Beyond these nominations, some actual awards were presented over this past weekend, which was a good one for Waad al-Kateab and Edward Watts’s For Sama. The personal chronicle of several years spent in Aleppo as the Syrian civil war rages has won best feature at the thirty-fifth IDA Documentary Awards and best documentary at the European Film Awards. This year’s EFAs, though, were really all about Yorgos Lanthimos’s The Favourite, winner of best film, comedy, director, actress (Olivia Colman), cinematography (Robbie Ryan), editing (Yorgos Mavropsaridis), costume design (Sandy Powell), and hair and makeup (Nadia Stacey).

This year’s Prix Louis-Delluc, presented by a jury of around twenty French critics presided over by Gilles Jacob, the former president of the Cannes Film Festival, goes to Joan of Arc, Bruno Dumont’s follow-up to Jeannette: The Childhood of Joan of Arc (2017). And the jury has given the prize for best first film to Stéphane Batut’s Burning Ghost. The story of a lonely young man who escorts the dead to the afterlife won the Prix Jean-Vigo earlier this year.

Several critics’ organizations this side of the Atlantic gathered over the weekend to cast ballots and announce their awards. The Los Angeles Film Critics Association voted up quite a list, presenting its career achievement award to Elaine May, its Douglas Edwards experimental/independent film/video award to Ja’Tovia Gary for The Giverny Document, and its new generation award to Joe Talbot, Jimmie Fails, and Jonathan Majors for The Last Black Man in San Francisco.

The LAFCA’s documentary award goes to Steven Bognar and Julia Reichert’s American Factory, and in her in-depth profile in the new issue of Film Quarterly, Patricia Aufderheide notes that, this year alone, Reichert “received lifetime-achievement awards at the Full Frame and HotDocs festivals, was given the inaugural ‘Empowering Truth’ award from Kartemquin Films, and saw a retrospective of her work presented at the Museum of Modern Art in New York . . . A lifelong socialist-feminist and self-styled ‘humanist Marxist’ who pioneered independent social-issue films featuring women, Reichert was also in 2019 finishing another film, tentatively titled 9to5: The Story of a Movement, about the history of the movement for working women’s rights.”

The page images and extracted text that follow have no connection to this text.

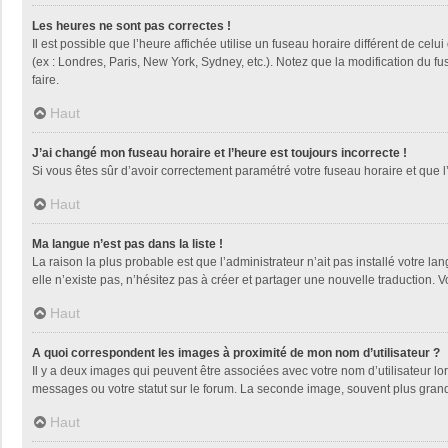
Les heures ne sont pas correctes !
Il est possible que l’heure affichée utilise un fuseau horaire différent de ce
(ex : Londres, Paris, New York, Sydney, etc.). Notez que la modification du 
faire.
Haut
J’ai changé mon fuseau horaire et l’heure est toujours incorrecte !
Si vous êtes sûr d’avoir correctement paramétré votre fuseau horaire et que l’
Haut
Ma langue n’est pas dans la liste !
La raison la plus probable est que l’administrateur n’ait pas installé votre
elle n’existe pas, n’hésitez pas à créer et partager une nouvelle traduction. V
Haut
A quoi correspondent les images à proximité de mon nom d’utilisateur ?
Il y a deux images qui peuvent être associées avec votre nom d’utilisateur l
messages ou votre statut sur le forum. La seconde image, souvent plus gra
Haut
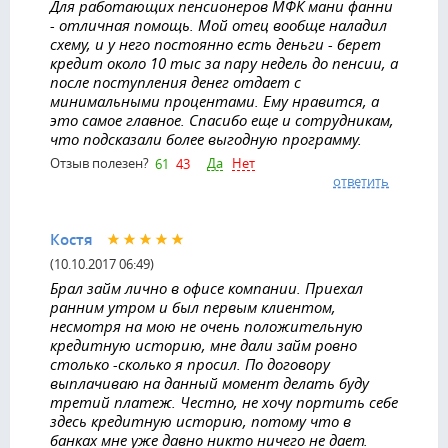
Для работающих пенсионеров МФК мани фанни
- отличная помощь. Мой отец вообще наладил
схему, и у него постоянно есть деньги - берет
кредит около 10 тыс за пару недель до пенсии, а
после поступления денег отдает с
минимальными процентами. Ему нравится, а
это самое главное. Спасибо еще и сотрудникам,
что подсказали более выгодную программу.
Да
Нет
Отзыв полезен?
61
43
ответить
Костя
(10.10.2017 06:49)
Брал займ лично в офисе компании. Приехал
ранним утром и был первым клиентом,
несмотря на мою не очень положительную
кредитную историю, мне дали займ ровно
столько -сколько я просил. По договору
выплачиваю на данный момент делать буду
третий платеж. Честно, не хочу портить себе
здесь кредитную историю, потому что в
банках мне уже давно никто ничего не дает.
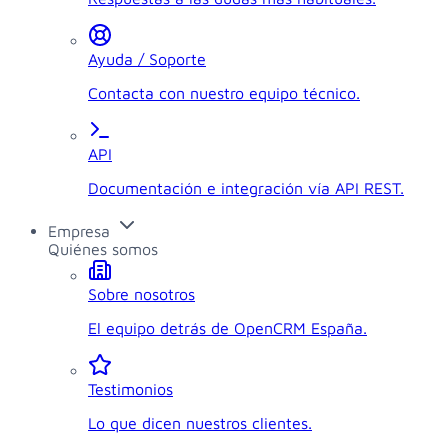
Ayuda / Soporte
Contacta con nuestro equipo técnico.
API
Documentación e integración vía API REST.
Empresa
Quiénes somos
Sobre nosotros
El equipo detrás de OpenCRM España.
Testimonios
Lo que dicen nuestros clientes.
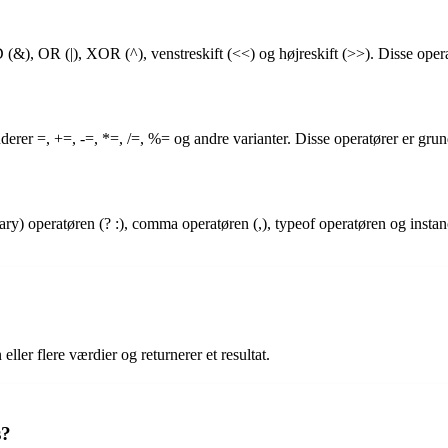
 (&), OR (|), XOR (^), venstreskift (<<) og højreskift (>>). Disse oper
kluderer =, +=, -=, *=, /=, %= og andre varianter. Disse operatører er gr
nary) operatøren (? :), comma operatøren (,), typeof operatøren og insta
ller flere værdier og returnerer et resultat.
s?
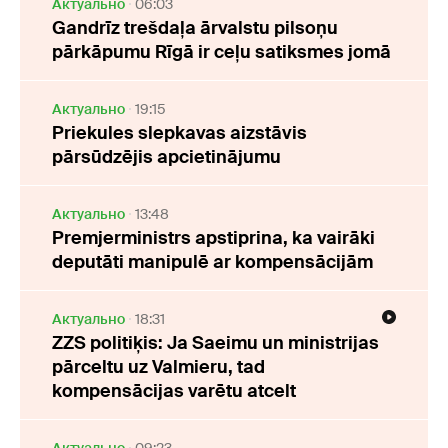
Актуально
06:03
Gandrīz trešdaļa ārvalstu pilsoņu
pārkāpumu Rīgā ir ceļu satiksmes jomā
Актуально
19:15
Priekules slepkavas aizstāvis
pārsūdzējis apcietinājumu
Актуально
13:48
Premjerministrs apstiprina, ka vairāki
deputāti manipulē ar kompensācijām
Актуально
18:31
ZZS politiķis: Ja Saeimu un ministrijas
pārceltu uz Valmieru, tad
kompensācijas varētu atcelt
Актуально
09:23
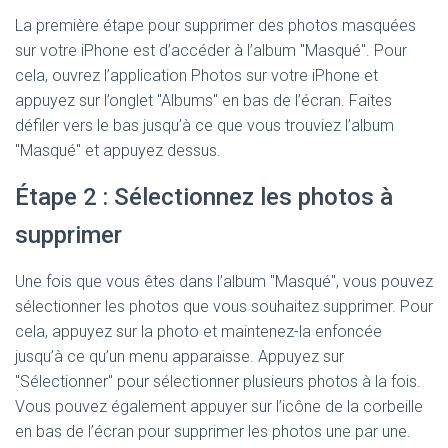
La première étape pour supprimer des photos masquées
sur votre iPhone est d’accéder à l’album "Masqué". Pour
cela, ouvrez l’application Photos sur votre iPhone et
appuyez sur l’onglet "Albums" en bas de l’écran. Faites
défiler vers le bas jusqu’à ce que vous trouviez l’album
"Masqué" et appuyez dessus.
Étape 2 : Sélectionnez les photos à
supprimer
Une fois que vous êtes dans l’album "Masqué", vous pouvez
sélectionner les photos que vous souhaitez supprimer. Pour
cela, appuyez sur la photo et maintenez-la enfoncée
jusqu’à ce qu’un menu apparaisse. Appuyez sur
"Sélectionner" pour sélectionner plusieurs photos à la fois.
Vous pouvez également appuyer sur l’icône de la corbeille
en bas de l’écran pour supprimer les photos une par une.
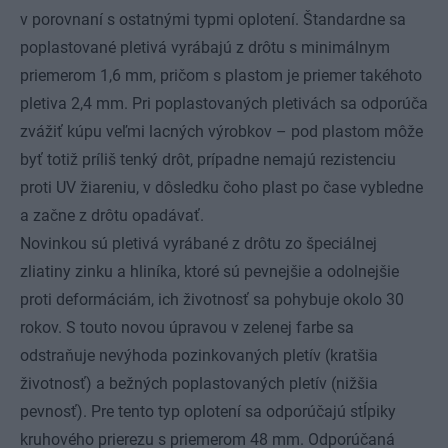
v porovnaní s ostatnými typmi oplotení. Štandardne sa
poplastované pletivá vyrábajú z drôtu s minimálnym
priemerom 1,6 mm, pričom s plastom je priemer takéhoto
pletiva 2,4 mm. Pri poplastovaných pletivách sa odporúča
zvážiť kúpu veľmi lacných výrobkov – pod plastom môže
byť totiž príliš tenký drôt, prípadne nemajú rezistenciu
proti UV žiareniu, v dôsledku čoho plast po čase vybledne
a začne z drôtu opadávať.
Novinkou sú pletivá vyrábané z drôtu zo špeciálnej
zliatiny zinku a hliníka, ktoré sú pevnejšie a odolnejšie
proti deformáciám, ich životnosť sa pohybuje okolo 30
rokov. S touto novou úpravou v zelenej farbe sa
odstraňuje nevýhoda pozinkovaných pletív (kratšia
životnosť) a bežných poplastovaných pletív (nižšia
pevnosť). Pre tento typ oplotení sa odporúčajú stĺpiky
kruhového prierezu s priemerom 48 mm. Odporúčaná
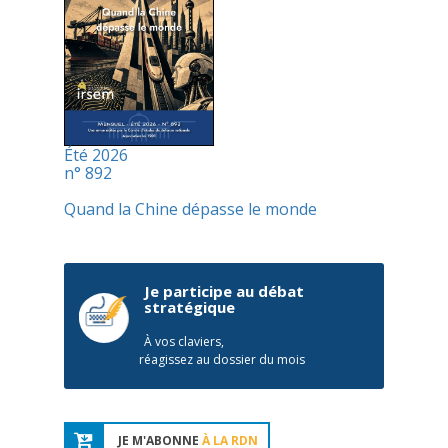
Été 2026
n° 892
Quand la Chine dépasse le monde
Je participe au débat
stratégique
À vos claviers,
réagissez au dossier du mois
JE M'ABONNE
À LA RDN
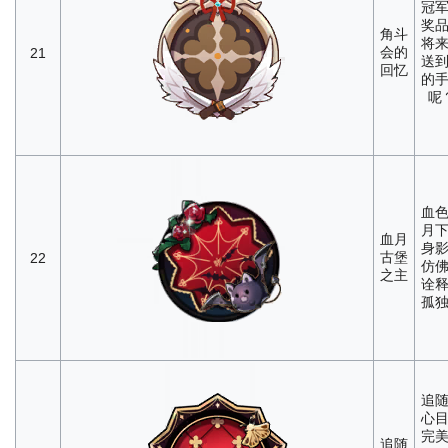
冠
奖
角斗
将
会的
21
送
回忆
的
呢
血
月
血月
身
古堡
22
仿
之主
诠
孤
追
心
完
追随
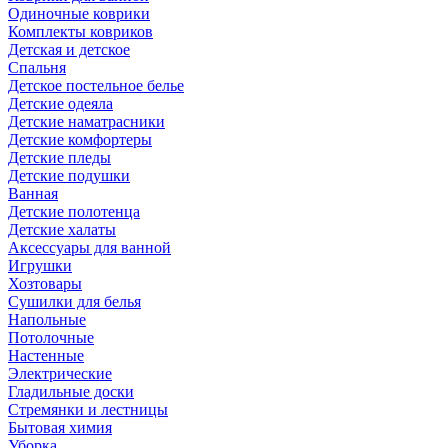
Одиночные коврики
Комплекты ковриков
Детская и детское
Спальня
Детское постельное белье
Детские одеяла
Детские наматрасники
Детские комфортеры
Детские пледы
Детские подушки
Ванная
Детские полотенца
Детские халаты
Аксессуары для ванной
Игрушки
Хозтовары
Сушилки для белья
Напольные
Потолочные
Настенные
Электрические
Гладильные доски
Стремянки и лестницы
Бытовая химия
Уборка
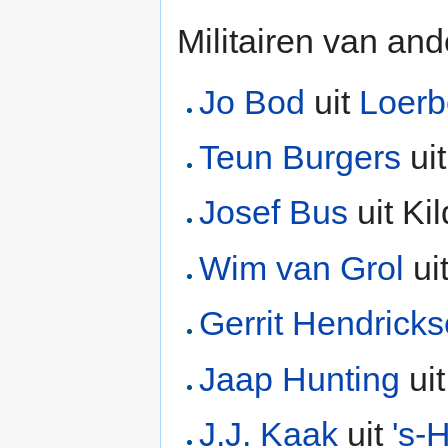
Militairen van an
Jo Bod
uit
Loer
Teun Burgers
ui
Josef Bus
uit Ki
Wim van Grol
ui
Gerrit Hendrick
Jaap Hunting
ui
J.J. Kaak
uit
's-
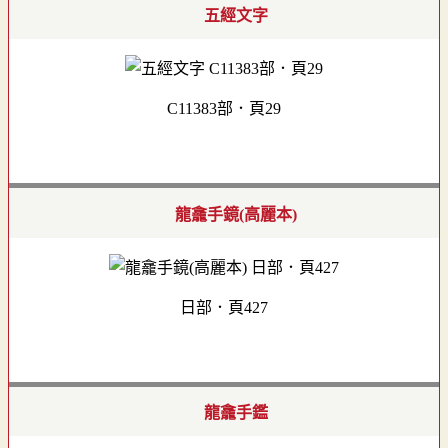
五經文字
C11383部．頁29
龍龕手鏡(高麗本)
日部．頁427
龍龕手鑑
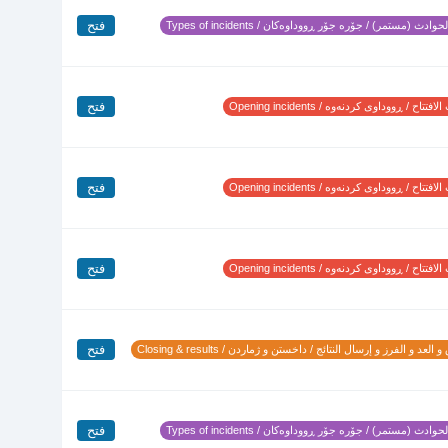
فتح
وادث (مستمر) / جۆرە جۆر ڕووداوەکان / Types of incidents
فتح
تتاح / ڕووداوی کردنەوە / Opening incidents
فتح
تتاح / ڕووداوی کردنەوە / Opening incidents
فتح
تتاح / ڕووداوی کردنەوە / Opening incidents
فتح
 العد و الفرز و إرسال النتائج / داخستن و ژماردن / Closing & results
فتح
وادث (مستمر) / جۆرە جۆر ڕووداوەکان / Types of incidents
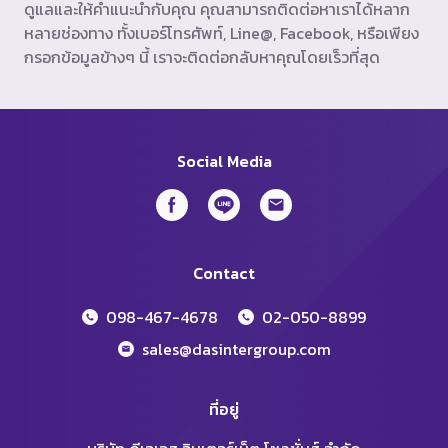
ดูแลและให้คำแนะนำกับคุณ คุณสามารถติดต่อหาเราได้หลาก
หลายช่องทาง ทั้งเบอร์โทรศัพท์, Line@, Facebook, หรือเพียง
กรอกข้อมูลข้างๆ นี้ เราจะติดต่อกลับหาคุณโดยเร็วที่สุด
Social Media
Contact
098-467-4678
02-050-8899
sales@dasintergroup.com
ที่อยู่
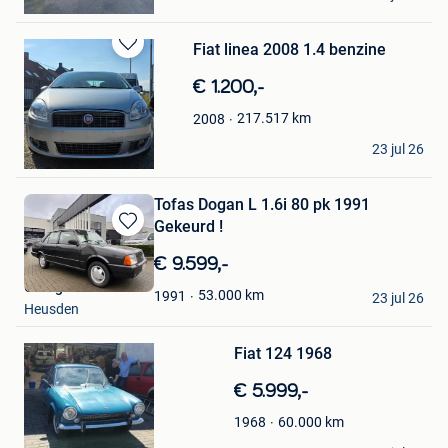
Quevy-Le-Petit
Fiat linea 2008 1.4 benzine
Bewaren
in
€ 1.200,-
Mijn
Favorieten
217.517
km
2008
Krystian
23 jul 26
Lendelede
Tofas Dogan L 1.6i 80 pk 1991
Gekeurd !
Bewaren
in
€ 9.599,-
Mijn
Garage Temur
Favorieten
53.000
km
1991
23 jul 26
Heusden
Bewaren
in
Mijn
Fiat 124 1968
Favorieten
€ 5.999,-
60.000
km
1968
Pellegrino Greco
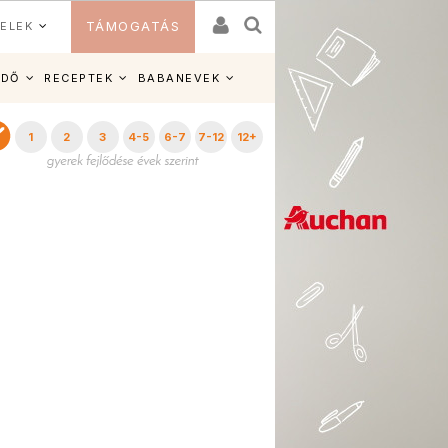
ELEK
TÁMOGATÁS
IDŐ
RECEPTEK
BABANEVEK
1
2
3
4-5
6-7
7-12
12+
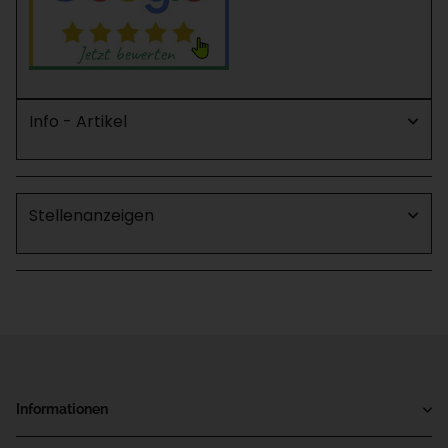
Info - Artikel
Stellenanzeigen
Informationen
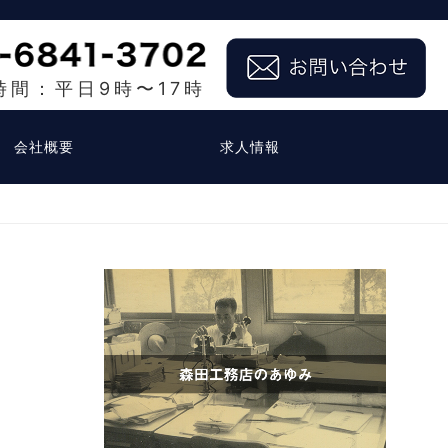
時間：平日9時〜17時
会社概要
求人情報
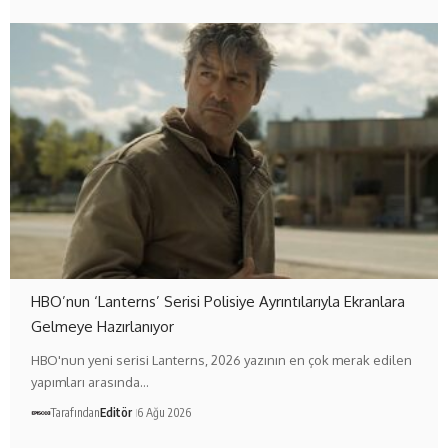
HBO’nun ‘Lanterns’ Serisi Polisiye Ayrıntılarıyla Ekranlara
Gelmeye Hazırlanıyor
HBO'nun yeni serisi Lanterns, 2026 yazının en çok merak edilen
yapımları arasında…
Tarafından
Editör
6 Ağu 2026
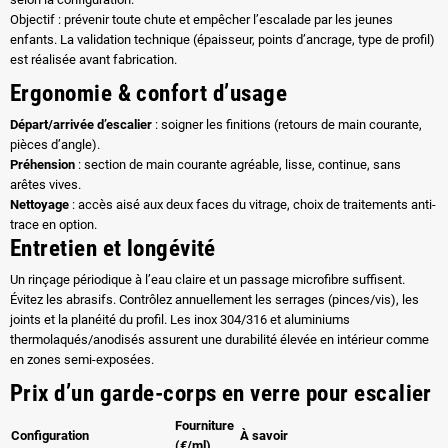
Objectif : prévenir toute chute et empêcher l’escalade par les jeunes
enfants. La validation technique (épaisseur, points d’ancrage, type de profil)
est réalisée avant fabrication.
Ergonomie & confort d’usage
Départ/arrivée d’escalier
: soigner les finitions (retours de main courante,
pièces d’angle).
Préhension
: section de main courante agréable, lisse, continue, sans
arêtes vives.
Nettoyage
: accès aisé aux deux faces du vitrage, choix de traitements anti-
trace en option.
Entretien et longévité
Un rinçage périodique à l’eau claire et un passage microfibre suffisent.
Évitez les abrasifs. Contrôlez annuellement les serrages (pinces/vis), les
joints et la planéité du profil. Les inox 304/316 et aluminiums
thermolaqués/anodisés assurent une durabilité élevée en intérieur comme
en zones semi-exposées.
Prix d’un garde-corps en verre pour escalier
Fourniture
Configuration
À savoir
(€/ml)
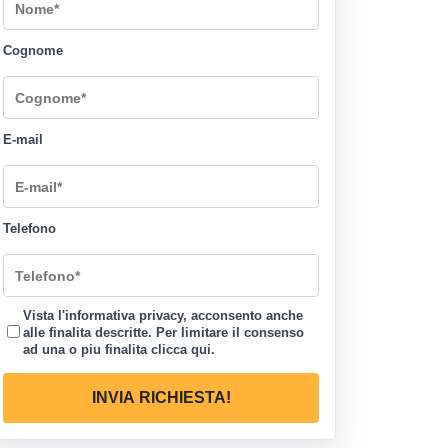
Cognome
E-mail
Telefono
Vista l'informativa privacy, acconsento anche
alle finalita descritte. Per limitare il consenso
ad una o piu finalita
clicca qui
.
INVIA RICHIESTA!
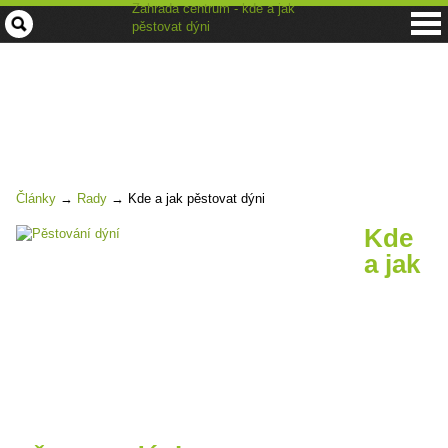
Zahrada centrum - kde a jak
pěstovat dýni
Články
→
Rady
→
Kde a jak pěstovat dýni
Kde
a jak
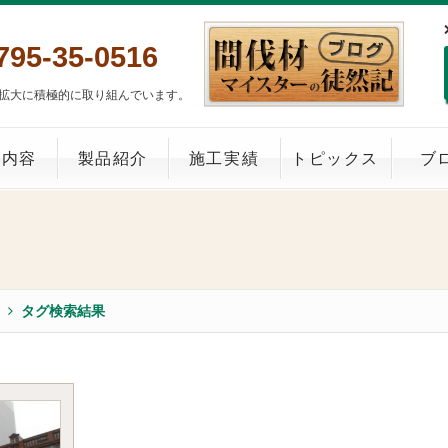
795-35-0516
拡大に積極的に取り組んでいます。
業内容
製品紹介
施工実績
トピックス
ブ
タグ検索結果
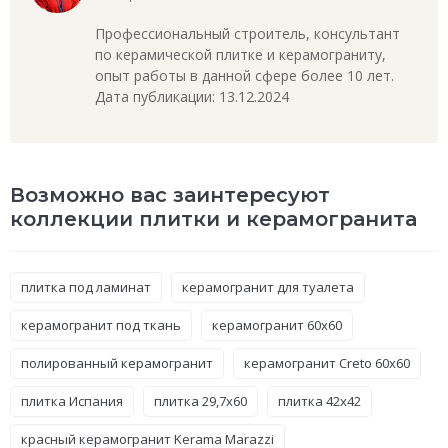
Профессиональный строитель, консультант
по керамической плитке и керамограниту,
опыт работы в данной сфере более 10 лет.
Дата публикации: 13.12.2024
Возможно вас заинтересуют
коллекции плитки и керамогранита
плитка под ламинат
керамогранит для туалета
керамогранит под ткань
керамогранит 60x60
полированный керамогранит
керамогранит Creto 60x60
плитка Испания
плитка 29,7x60
плитка 42x42
красный керамогранит Kerama Marazzi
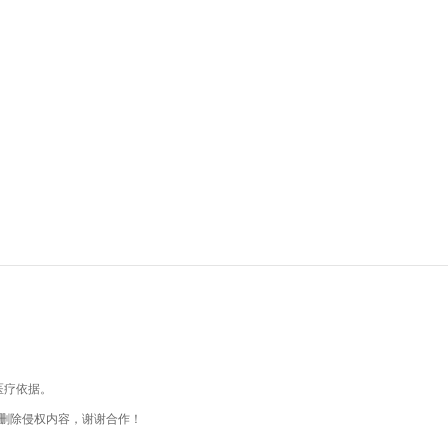
医疗依据。
删除侵权内容，谢谢合作！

Mary Kay Place wins the LAFCA’s best actress award for her performance in Kent Jones’s underseen Diane, and best actor goes to Antonio Banderas for playing a version of Pedro Almodóvar in Pain and Glory, the LAFCA’s selection for best foreign language film. Pain and Glory also tops Eric Kohn’s best-of-2019 list at IndieWire, where he writes that “in the pantheon of the films-about-filmmaking genre, it’s a paragon of the form.” IndieWire’s senior film critic, David Ehrlich, has created one of his famous video countdowns for his top twenty-five. The fourteen-minute montage crescendos to his #1, Portrait of a Lady on Fire, for which Céline Sciamma has won the LAFCA’s best screenplay award.

The LAFCA has given three of its top awards to Bong Joon-ho’s Parasite—picture, director, and supporting actor (Song Kang-ho). The New York Film Critics Online and critics’ groups in Toronto and Washington, D.C., too, are going with Parasite. Philadelphia critics, though, have selected Rian Johnson’s comedic whodunnit, Knives Out. As it happens, Justin Chang, who has rolled out his list of 2019 favorites in the Los Angeles Times as a string of themed pairings, has placed Parasite and Knives Out together at the top: “Although hardly alone among the 2019 pictures that fearlessly confronted class rage (Us, Hustlers, Joker, Ready or Not), these two bitingly funny, righteously political, and unexpectedly cathartic puzzle-box thrillers gave me my happiest moments in a theater this year—and, in the case of Parasite, the most wrenching.”